Rena mengusap pundak wanita yang lebih tua darinya, mungkin seumuran mamanya. "Nggak usah Bu, Rena nanti buat sendiri. Ibu semangat ya kerjanya. Fighting." Rena menyemangati.

"Siap Dokter cantik, fighting." Wanita itu membalas penuh semangat, mengacungkan kepalan tangan ke atas menirukan Rena.

"Kalau begitu saya permisi dulu ya, Bu." Rena pamit undur diri, meneruskan langkah kaki menuju ruangannya.

Helaan napas panjang bersamaan dengan bokong yang mendarat mulus di kursi empuk. Rena menyandarkan punggungnya, sembari memejamkan mata. Ternyata berpura-pura bahagia itu menguras tenaga. Mungkin di depan orang lain ia tampak baik-baik saja, seperti seorang wanita kebanyakan yang semakin berseri menyambut datangnya hari pernikahan. Tapi di dalam dirinya justru terjadi pergejolakan batin yang menyiksa, seakan drama percintaannya belum usai juga.

Rena mengembuskan napas kasar, berusaha menata kembali semangat yang sempat redup kala teringat kisah percintaannya yang kandas sebelum menyentuh pelaminan. "Semangat Rena, lo pasti bisa menghadapi semua ini. Stop jadi cengeng, termehek-mehek. Lo bukan bucinnya Alan, masih banyak pria yang jauh lebih tampan, mapan dan pastinya setia nggak kaya Alan." Ia mensugesti dirinya sendiri, mengenyahkan pikiran negatif yang memprovokasi air matanya.
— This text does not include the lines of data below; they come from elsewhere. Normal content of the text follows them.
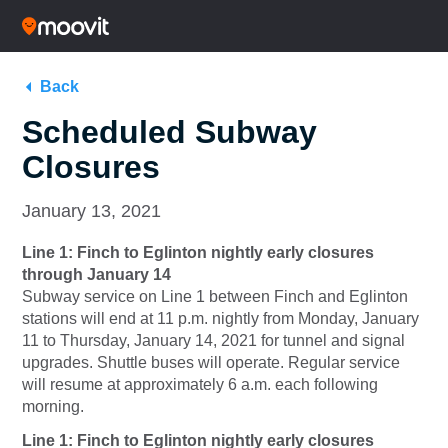
Back
Scheduled Subway
Closures
January 13, 2021
Line 1: Finch to Eglinton nightly early closures
through January 14
Subway service on Line 1 between Finch and Eglinton
stations will end at 11 p.m. nightly from Monday, January
11 to Thursday, January 14, 2021 for tunnel and signal
upgrades. Shuttle buses will operate. Regular service
will resume at approximately 6 a.m. each following
morning.
Line 1: Finch to Eglinton nightly early closures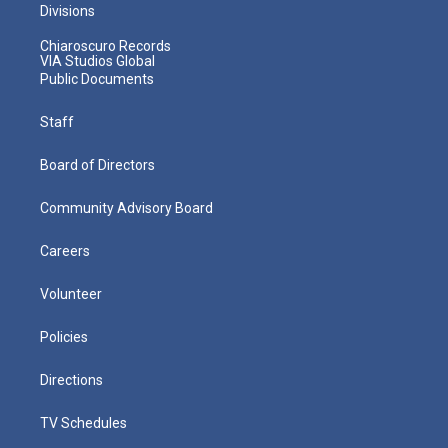
Divisions
Chiaroscuro Records
VIA Studios Global
Public Documents
Staff
Board of Directors
Community Advisory Board
Careers
Volunteer
Policies
Directions
TV Schedules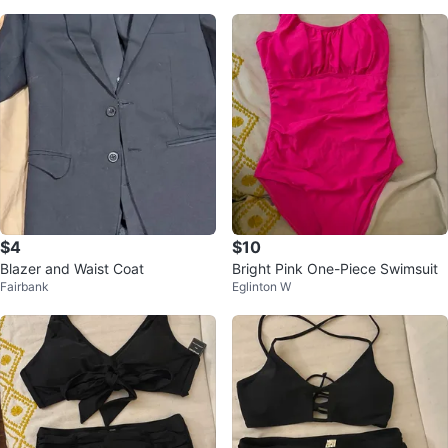
$4
$10
Blazer and Waist Coat
Bright Pink One-Piece Swimsuit
Fairbank
Eglinton W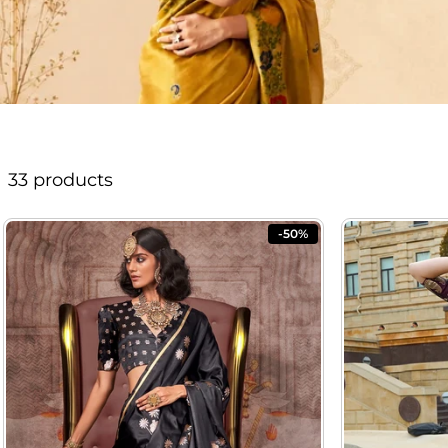
33 products
-50%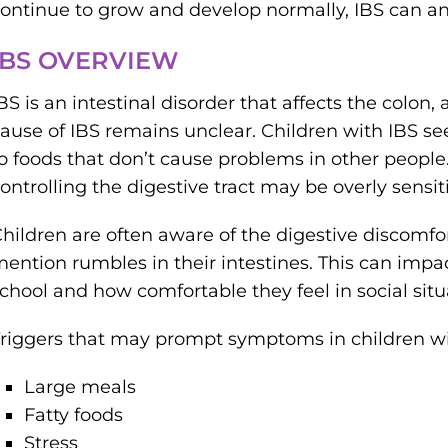
ontinue to grow and develop normally, IBS can and 
IBS OVERVIEW
BS is an intestinal disorder that affects the colon, 
ause of IBS remains unclear. Children with IBS se
o foods that don’t cause problems in other people.
ontrolling the digestive tract may be overly sensit
hildren are often aware of the digestive discomf
ention rumbles in their intestines. This can impac
chool and how comfortable they feel in social situ
riggers that may prompt symptoms in children wi
Large meals
Fatty foods
Stress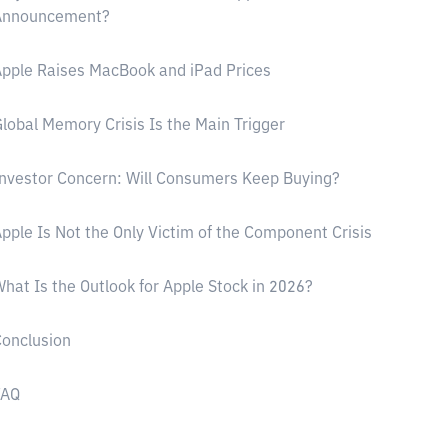
Announcement?
pple Raises MacBook and iPad Prices
lobal Memory Crisis Is the Main Trigger
nvestor Concern: Will Consumers Keep Buying?
pple Is Not the Only Victim of the Component Crisis
hat Is the Outlook for Apple Stock in 2026?
onclusion
FAQ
Suara notifikasi pesan masuk, mengalihkan perhatian Rena. Ia membuka pesan masuk, senyuman samar terbit ketika membaca pesan singkat berisi ucapan selamat pagi.

Davin

Jomlo boleh, kesepian jangan. Selamat pagi, nggak perlu datang ke indomaret buat dapat ucapan selamat pagi. Karena gue rela ngucapin itu tiap hari.

Jangan lupa ngopi, karena pura-pura bahagia juga butuh inspirasi.

"Dasar jones." Rena mendengkus geli setelah membaca pesan singkat yang agak ambigu dari Davin. Tapi, kenapa pria itu tiba-tiba mengiriminya pesan? Mungkin ... Rena menepis prasangka yang muncul dalam benaknya. "Mungkin dia cuma prihatin, sama seperti yan lain berusaha kasih gue motivasi buat bangkit lagi. Ya, cuma itu. Nggak lebih." Ia meyakinkan dirinya dan menepis semua dugaan tentang Davin yang mungkin saja suka dengannya.

Setelah membalas pesan Davin, Rena pergi ke pantri untuk membuat kopi sesuai saran pria itu. Ia memang sepertinya butuh kopi untuk mengenyahkan rasa kantuk. Saat sedang membuat kopi, pintu di belakangnya terbuka. Seseorang melangkah masuk. Rena melirik sekilas, lalu mendecih saat tahu siapa orang yang barjalan mendekatinya.

"Lo beneran batalin pernikahannya 'kan?" Tangan Rena yang sedang mengaduk kopi seketika terhenti saat mendengar suara dari samping. "Gue harap itu bukan akal-akalan lo buat mempermalukan gue doang." Sontak Rena menolehkan kepalanya, menatap wanita tidak tahu diri yang berdiri angkuh di sebelahnya. 

"Lo waras?" komentar Rena, tak habis pikir dengan ucapan Vera. Seakan tak punya malu, sama sekali tidak merasa bersalah juga. Seolah wanita itu menempatkan dirinya sendiri sebagai korban dan Rena sebagai orang jahatnya.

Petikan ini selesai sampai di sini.